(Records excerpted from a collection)
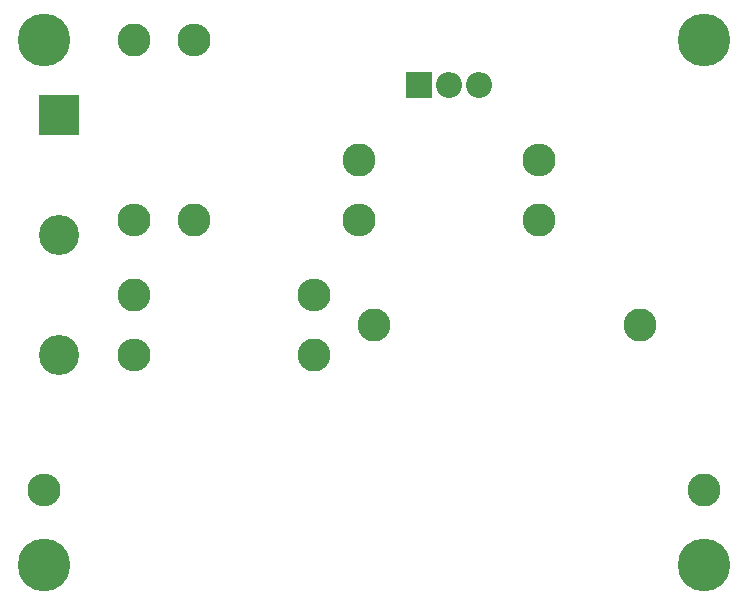
<source format=gbr>
G04 #@! TF.FileFunction,Soldermask,Top*
%FSLAX46Y46*%
G04 Gerber Fmt 4.6, Leading zero omitted, Abs format (unit mm)*
G04 Created by KiCad (PCBNEW 4.0.7) date Wednesday, October 03, 2018 'AMt' 10:44:15 AM*
%MOMM*%
%LPD*%
G01*
G04 APERTURE LIST*
%ADD10C,0.100000*%
%ADD11C,4.464000*%
%ADD12C,2.800000*%
%ADD13R,3.400000X3.400000*%
%ADD14C,3.400000*%
%ADD15O,2.800000X2.800000*%
%ADD16R,2.200000X2.200000*%
%ADD17O,2.200000X2.200000*%
G04 APERTURE END LIST*
D10*
D11*
X124460000Y-100330000D03*
D12*
X152400000Y-80010000D03*
X174900000Y-80010000D03*
D13*
X125730000Y-62230000D03*
D14*
X125730000Y-72390000D03*
X125730000Y-82550000D03*
D12*
X151130000Y-66040000D03*
D15*
X166370000Y-66040000D03*
D12*
X166370000Y-71120000D03*
D15*
X151130000Y-71120000D03*
D12*
X132080000Y-55880000D03*
D15*
X132080000Y-71120000D03*
D12*
X137160000Y-71120000D03*
D15*
X137160000Y-55880000D03*
D12*
X147320000Y-82550000D03*
D15*
X132080000Y-82550000D03*
D12*
X132080000Y-77470000D03*
D15*
X147320000Y-77470000D03*
D16*
X156210000Y-59690000D03*
D17*
X158750000Y-59690000D03*
X161290000Y-59690000D03*
D11*
X124460000Y-55880000D03*
X180340000Y-55880000D03*
X180340000Y-100330000D03*
D12*
X180340000Y-93980000D03*
D15*
X124460000Y-93980000D03*
M02*

</source>
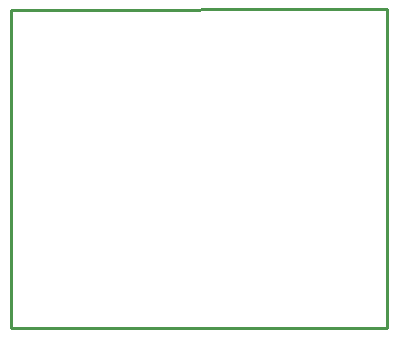
<source format=gko>
G04 Layer: BoardOutlineLayer*
G04 EasyEDA v6.5.47, 2024-09-25 19:50:29*
G04 4115ed8de5bc4dae80ebc9d7783316fa,2802210eb98647e48a656566f44cf116,10*
G04 Gerber Generator version 0.2*
G04 Scale: 100 percent, Rotated: No, Reflected: No *
G04 Dimensions in millimeters *
G04 leading zeros omitted , absolute positions ,4 integer and 5 decimal *
%FSLAX45Y45*%
%MOMM*%

%ADD10C,0.2540*%
D10*
X1409700Y3810000D02*
G01*
X4597400Y3822700D01*
X4597400Y3822700D02*
G01*
X4597400Y3822700D01*
X4597400Y1117600D01*
X1409700Y1117600D01*
X1409700Y1117600D02*
G01*
X1409700Y3810000D01*

%LPD*%
M02*

</source>
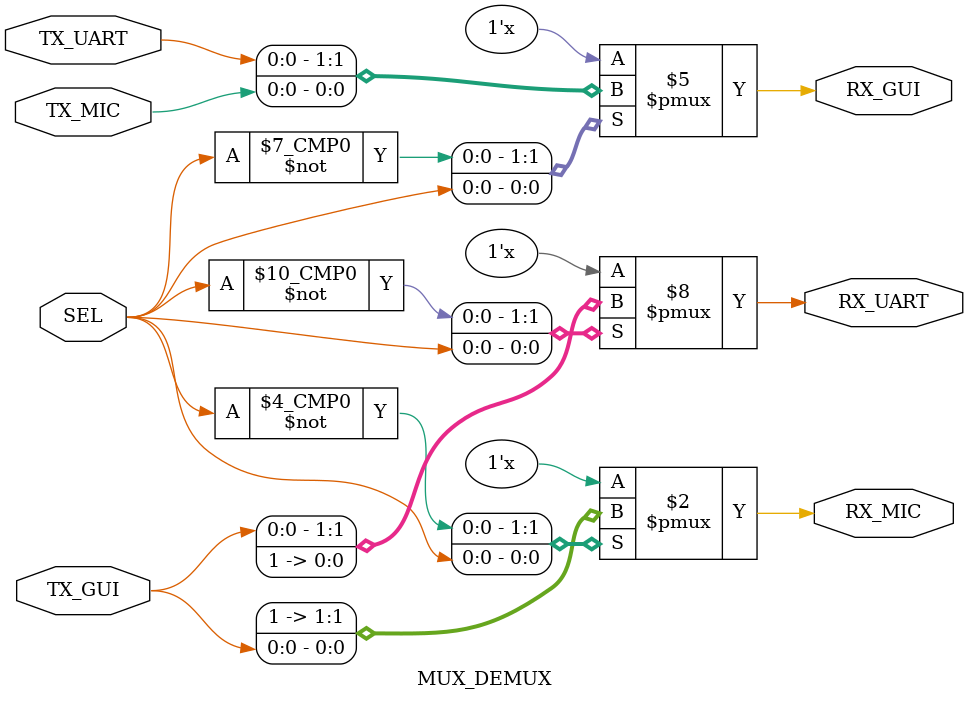
<source format=v>
`timescale 1ns / 1ps
module MUX_DEMUX(
    input SEL,
    input TX_GUI,
    input TX_UART,
    input TX_MIC,
    output RX_UART,
    output RX_MIC,
    output RX_GUI
    );
    reg RX_UART, RX_MIC, RX_GUI;
    always@*
    begin
        case (SEL)        
            0 : begin
            RX_UART = TX_GUI;
            RX_GUI = TX_UART;
            RX_MIC = 1;            
            end
            
            1 : begin
            RX_MIC = TX_GUI;
            RX_GUI = TX_MIC;
            RX_UART = 1;
            end
        endcase
    end
endmodule

</source>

- What is being asked: Check each line above for the string "input" and show the ones that have it.

- Task response:
    input SEL,
    input TX_GUI,
    input TX_UART,
    input TX_MIC,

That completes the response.